→ EXTRACTED TEXT
Perhaps I should have been more careful. Last year I decided that every Christmas I would tell a winter's tale or two. Through a long history of doing stupid things, I've accumulated a stock of gripping yarns. But I failed to explain myself. Some people interpreted the tale I told last Christmas as making a political point about Travellers I had no intention of suggesting; a point that is in fact the opposite of what I believe. So please read what follows as a story and no more: true to the best of my knowledge and memory but without a polemical purpose.
I was told this tale by a gold prospector in the garimpos of Roraima: the illegal mines excavated among the river gravels in the forests of northern Brazil. He and his friends swore it was true. Though parts of the story must have been filled in later, in the light of what I had seen I found it easy to believe.
To say that the mines were lawless is not quite correct. They stood outside the laws of the state, but had established their own codes, which were informed by power and honour and greed and lust. Every week, thieves were taken into the forest to be shot. Duels were fought on the airstrips, in which men took 10 paces, turned and fired: the miners circulated wild west comics and acted out scenes that might once have been mythical, but there became horribly real.
To illustrate the point, before we get to the tale itself: one evening João – a remarkable man from the north-east of Brazil, who, after leaving home at 14 then spending 10 years crossing and recrossing the Amazon on foot, had found work as a minder for two prostitutes – took me and his charges to a bar at the end of the airstrip village in which I was staying. The bar and the strip of dirt were owned by Zé, a man who spent some of his vast earnings on causing trouble: roaming around with his band of pistoleiros, starting fights and roughing people up. Zé, in whose house I was staying (by his choice, not mine) was said to have killed five men, starting with his business partner: by this means he had acquired control of the airstrip, and the extortionate fees for landing and leaving.

→ MATERIAL SHOWN
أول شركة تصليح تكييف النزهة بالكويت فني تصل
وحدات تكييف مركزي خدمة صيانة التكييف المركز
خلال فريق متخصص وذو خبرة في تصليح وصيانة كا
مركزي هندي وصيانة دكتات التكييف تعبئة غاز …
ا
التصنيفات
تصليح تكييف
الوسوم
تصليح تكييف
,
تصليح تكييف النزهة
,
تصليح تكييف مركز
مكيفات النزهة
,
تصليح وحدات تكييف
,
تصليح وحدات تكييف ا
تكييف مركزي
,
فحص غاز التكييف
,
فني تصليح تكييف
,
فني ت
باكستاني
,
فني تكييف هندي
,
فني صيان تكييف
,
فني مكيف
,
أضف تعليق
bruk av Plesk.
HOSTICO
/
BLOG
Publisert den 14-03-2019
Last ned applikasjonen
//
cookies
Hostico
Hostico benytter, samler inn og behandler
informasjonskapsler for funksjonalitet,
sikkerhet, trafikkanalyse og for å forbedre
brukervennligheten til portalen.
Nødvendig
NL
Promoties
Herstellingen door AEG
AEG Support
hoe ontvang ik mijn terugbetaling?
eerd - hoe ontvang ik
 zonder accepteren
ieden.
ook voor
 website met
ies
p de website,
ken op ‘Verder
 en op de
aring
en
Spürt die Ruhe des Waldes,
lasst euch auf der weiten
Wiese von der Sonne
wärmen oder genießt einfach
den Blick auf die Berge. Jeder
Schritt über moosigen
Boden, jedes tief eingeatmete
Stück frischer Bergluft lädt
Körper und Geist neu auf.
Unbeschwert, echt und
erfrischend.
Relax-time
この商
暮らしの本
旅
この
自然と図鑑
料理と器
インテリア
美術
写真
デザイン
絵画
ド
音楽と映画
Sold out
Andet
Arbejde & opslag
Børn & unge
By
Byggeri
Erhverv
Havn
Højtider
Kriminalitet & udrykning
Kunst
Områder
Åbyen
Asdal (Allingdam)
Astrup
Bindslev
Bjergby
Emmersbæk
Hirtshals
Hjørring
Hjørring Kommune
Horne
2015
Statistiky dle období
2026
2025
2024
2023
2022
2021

→ TASKS AND EXERCISES
1) From the winter's tale above, output everything from "To say that" down to "became horribly real.".
2) Based on the winter's tale, answer yes or no to each statement and quote the words that decide it: (a) The narrator heard the tale from a gold prospector in Roraima. (b) Duels in the mines were fought inside the bar. (c) Zé was said to have killed five men.

→ RESPONSES PER TASK
1)
To say that the mines were lawless is not quite correct. They stood outside the laws of the state, but had established their own codes, which were informed by power and honour and greed and lust. Every week, thieves were taken into the forest to be shot. Duels were fought on the airstrips, in which men took 10 paces, turned and fired: the miners circulated wild west comics and acted out scenes that might once have been mythical, but there became horribly real.

2)
(a) Yes: "I was told this tale by a gold prospector in the garimpos of Roraima"
(b) No: "Duels were fought on the airstrips, in which men took 10 paces, turned and fired"
(c) Yes: "was said to have killed five men, starting with his business partner"